We are referred to no case in this state in which this rule is upheld in its strictness. The tendency is to give to such contracts a broader, and, as we think, more reasonable, construction. In Smith v. Molleson, 148 N. Y. 341, 43 N. E. 669, the defendant, surety upon a building contract, objected that the principal had paid the contractor without an architect’s certificate. The court said:

“The objection that the payments were made without this certificate may be answered in the same way. The owner could dispense with it if he so elected, under the terms of the contract, if not upon general principles, and, since the payments made without it were not greater in amount than upon the true construction of the contract they should have been, if it had been exacted, the omission of the owner to insist upon it did not prejudice the surety. We are not dealing now with any actual change in the terms of the contract, but with acts or omissions of the plaintiff in the performance which, in order to operate to release the surety, must be of such a character that it can be said that her position was changed to her prejudice.”

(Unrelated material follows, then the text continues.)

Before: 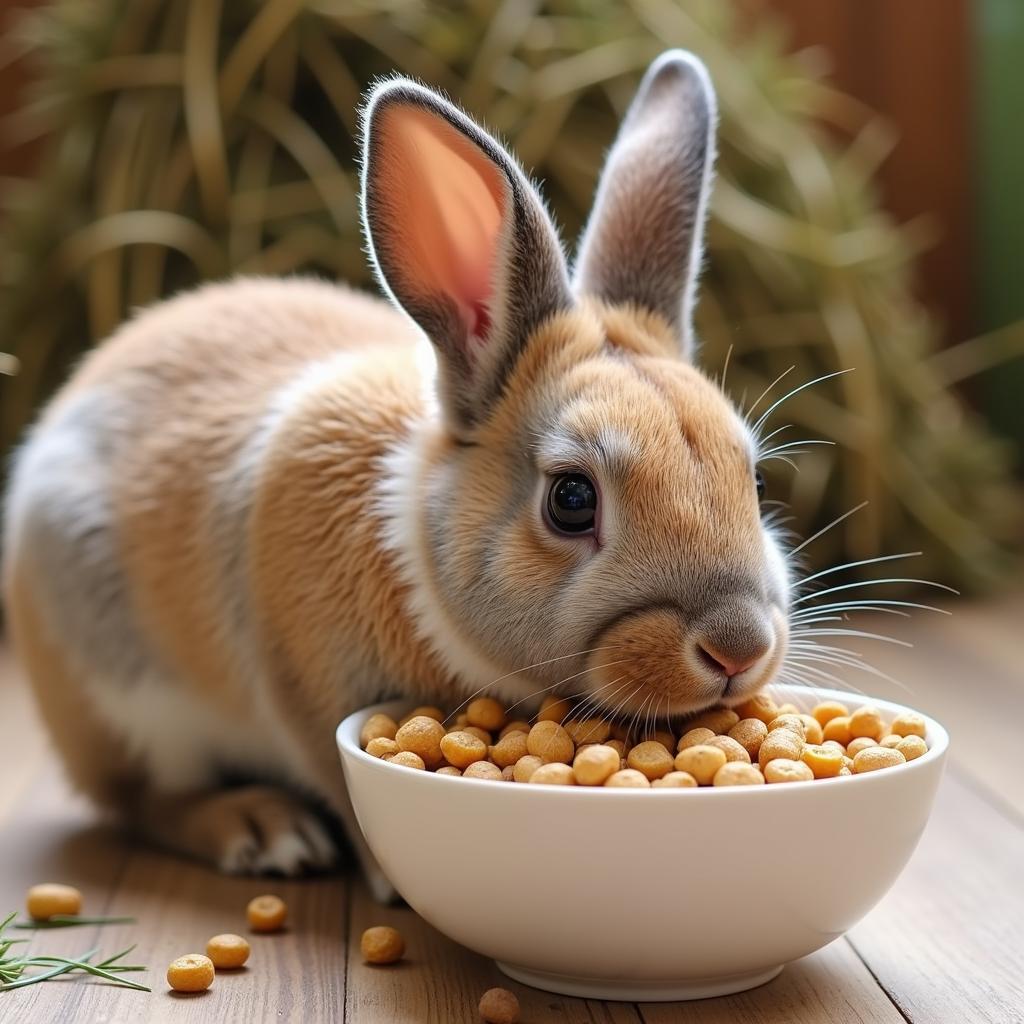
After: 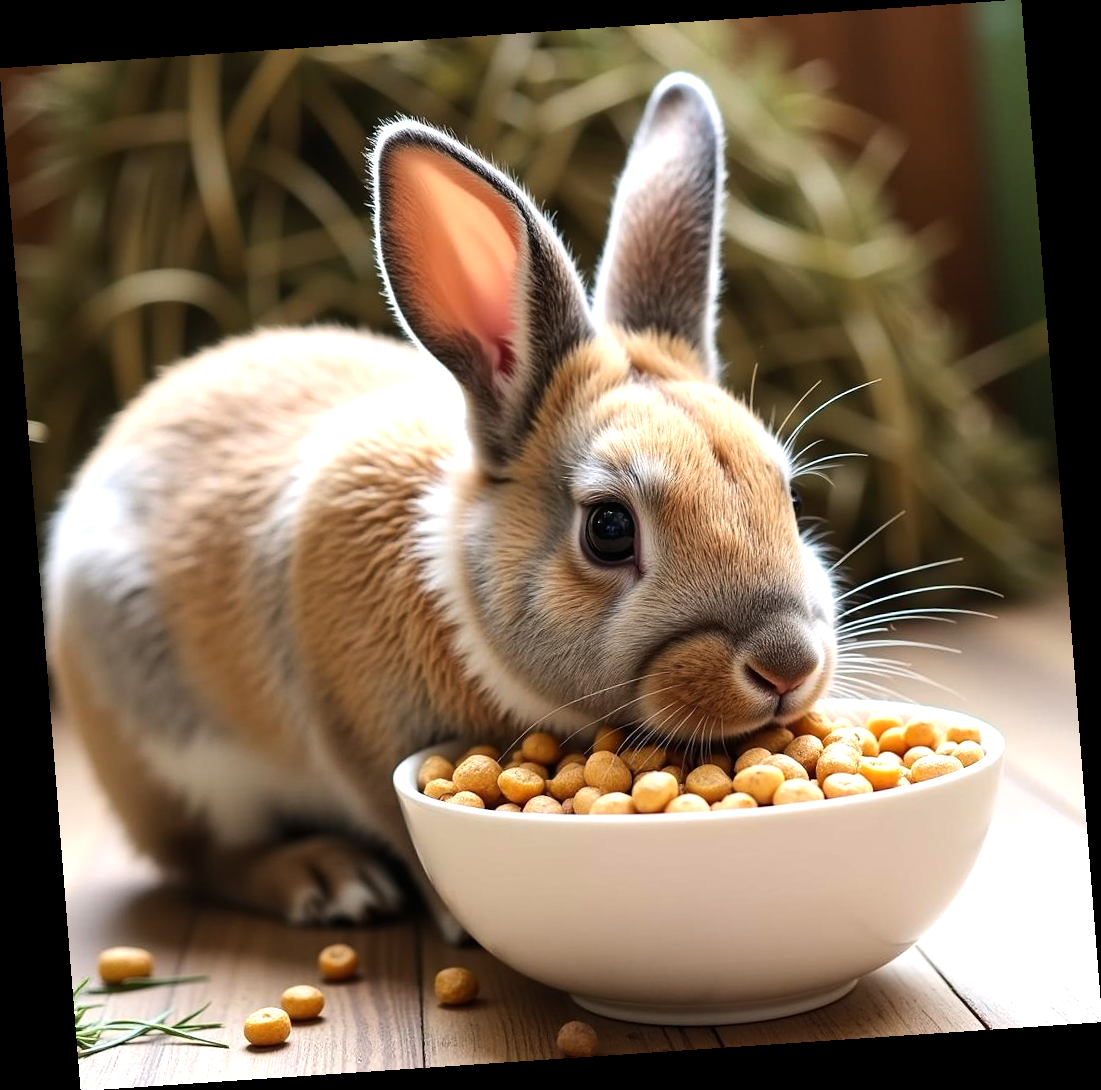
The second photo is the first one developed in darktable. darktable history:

If it is not such a departure from the contract as will release the surety to make payments without a certificate, neither is it such a departure to pay a pércentage upon the amount of work done, before such amount equals $10,000, providing, as seems to be the case here, the amount paid does not exceed 80 per cent, of the work actually done at the time of payment. If there had appeared to be some slight and inadvertent excess in the amount thus paid, the surety could have been amply protected by asking that such excess be credited upon the amount for which it was liable.

The case was a long one, and the record is voluminous. It was defended, as was the surety’s right, with the utmost technicality, and the case on appeal bristles with objections and exceptions. We have examined them with care and find nothing which requires reversal of the judgment. The trial took place some five years after the events testified to. Naturally the recollections of many of the witnesses had become dim, and the court was obliged, from the necessities of the case, to freely permit the use of papers, bills, and the like to refresh the recollection of the witnesses. Some testimony, no doubt, was admitted which, upon a strict application of the rules, might well have been excluded; but in every such case, so far as our examination shows, the same facts have been proven by other unobjectionable evidence. The verdict appears to have been a just one, and to have been well supported by the evidence, and we find no errors of sufficient importance to compel a reversal.

Consequently, the judgment and order appealed from are affirmed, with costs. All concur.